Kalt ist es. Den Junioren viel zu kalt und mir auch. Sehr gerne würde ich mich einfach in mein Bett legen, mir die Decke über den Kopf ziehen und schlafen. Nebenbei Podcast hören, eventuell Minna bitten, mir etwas zum Trinken zu bringen und nur aufstehen, wenn es unbedingt nötig ist.

Stattdessen bin ich um halb sechs aus den Federn geschlüpft und hab mein Tagwerk begonnen. Morgenroutine, mit Junioren anziehen etc. pp. Wiebke habe ich gerade noch vor dem Ertrinken gerettet – wäre ich zwei Minuten später gekommen, das Bett wäre pitschnass gewesen.

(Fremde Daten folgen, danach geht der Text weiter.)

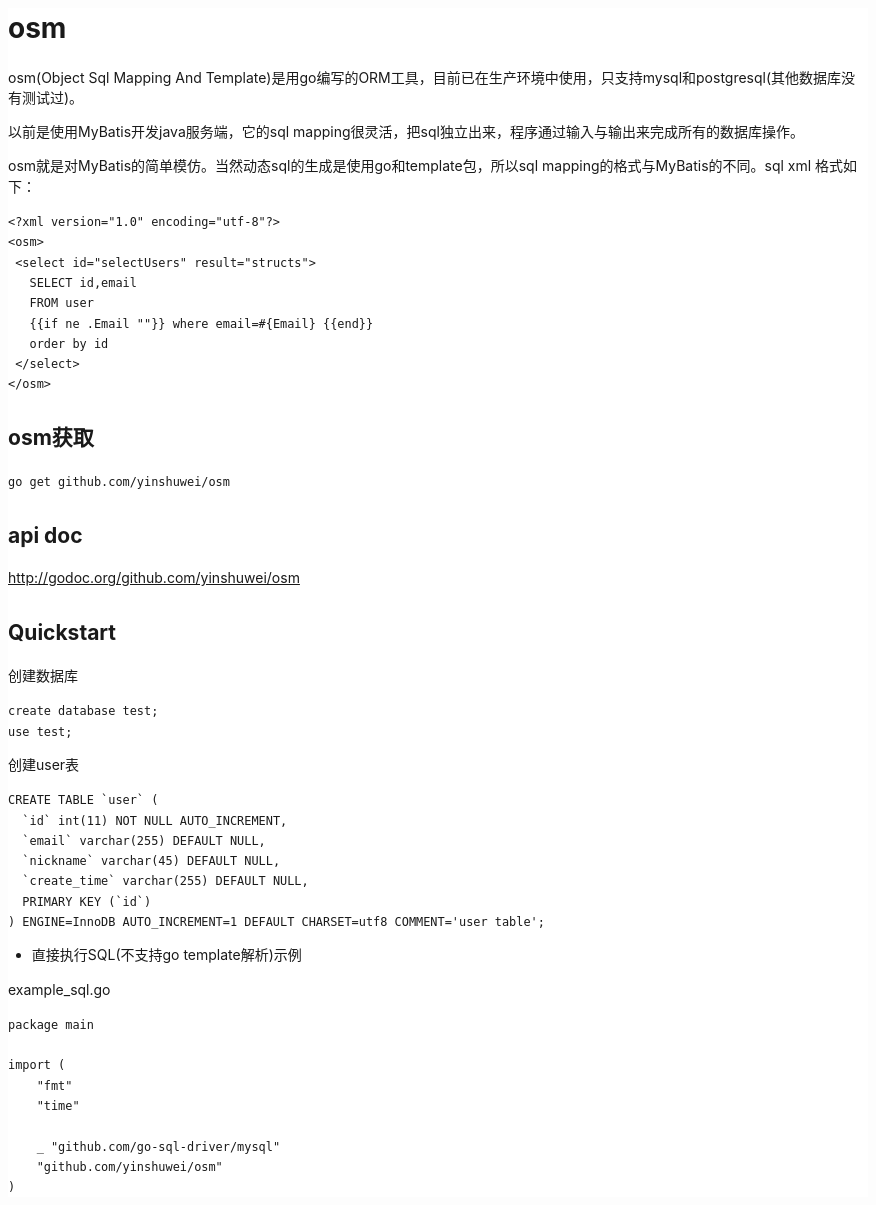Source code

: osm
===

osm(Object Sql Mapping And Template)是用go编写的ORM工具，目前已在生产环境中使用，只支持mysql和postgresql(其他数据库没有测试过)。

以前是使用MyBatis开发java服务端，它的sql mapping很灵活，把sql独立出来，程序通过输入与输出来完成所有的数据库操作。

osm就是对MyBatis的简单模仿。当然动态sql的生成是使用go和template包，所以sql mapping的格式与MyBatis的不同。sql xml 格式如下：

    <?xml version="1.0" encoding="utf-8"?>
    <osm>
     <select id="selectUsers" result="structs">
       SELECT id,email
       FROM user
       {{if ne .Email ""}} where email=#{Email} {{end}}
       order by id
     </select>
    </osm>


## osm获取

    go get github.com/yinshuwei/osm

## api doc

http://godoc.org/github.com/yinshuwei/osm

## Quickstart

创建数据库
    
    create database test;
    use test;

创建user表
    
    CREATE TABLE `user` (
      `id` int(11) NOT NULL AUTO_INCREMENT,
      `email` varchar(255) DEFAULT NULL,
      `nickname` varchar(45) DEFAULT NULL,
      `create_time` varchar(255) DEFAULT NULL,
      PRIMARY KEY (`id`)
    ) ENGINE=InnoDB AUTO_INCREMENT=1 DEFAULT CHARSET=utf8 COMMENT='user table';

* 直接执行SQL(不支持go template解析)示例

example_sql.go
    
    package main

    import (
        "fmt"
        "time"

        _ "github.com/go-sql-driver/mysql"
        "github.com/yinshuwei/osm"
    )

„Winter ist blöd. Da muss man so viel anziehen!“, greint Carsten und das Töchting weigert sich eine Mütze aufzusetzen. Zum einen hat sie Angst, dass ihr schöner Zopf verwuschelt und zum andern kratzt – meint sie – ihre feine Angoramütze. Es bewahrheitet sich einmal wieder der Spruch: Wer schön sein will, muss leiden!

Die Straßen sind glatt. Ich lasse das Auto stehen, gehe zu Fuß zum Zahnarzt und zeig ihm meine schmerzende Zunge. „Sie haben eine klassische Landkartenzunge, machen kann man da wenig.“ Wusste ich schon, hat mir mal ein Zahnarzt gesagt, da war ich sechzehn, er fand es interessant, ich nur lästig. Momentan schmerzt die Zungenspitze, es brennt höllisch. Hat wohl auch was mit der juckenden Nase und dem Kopf zu tun.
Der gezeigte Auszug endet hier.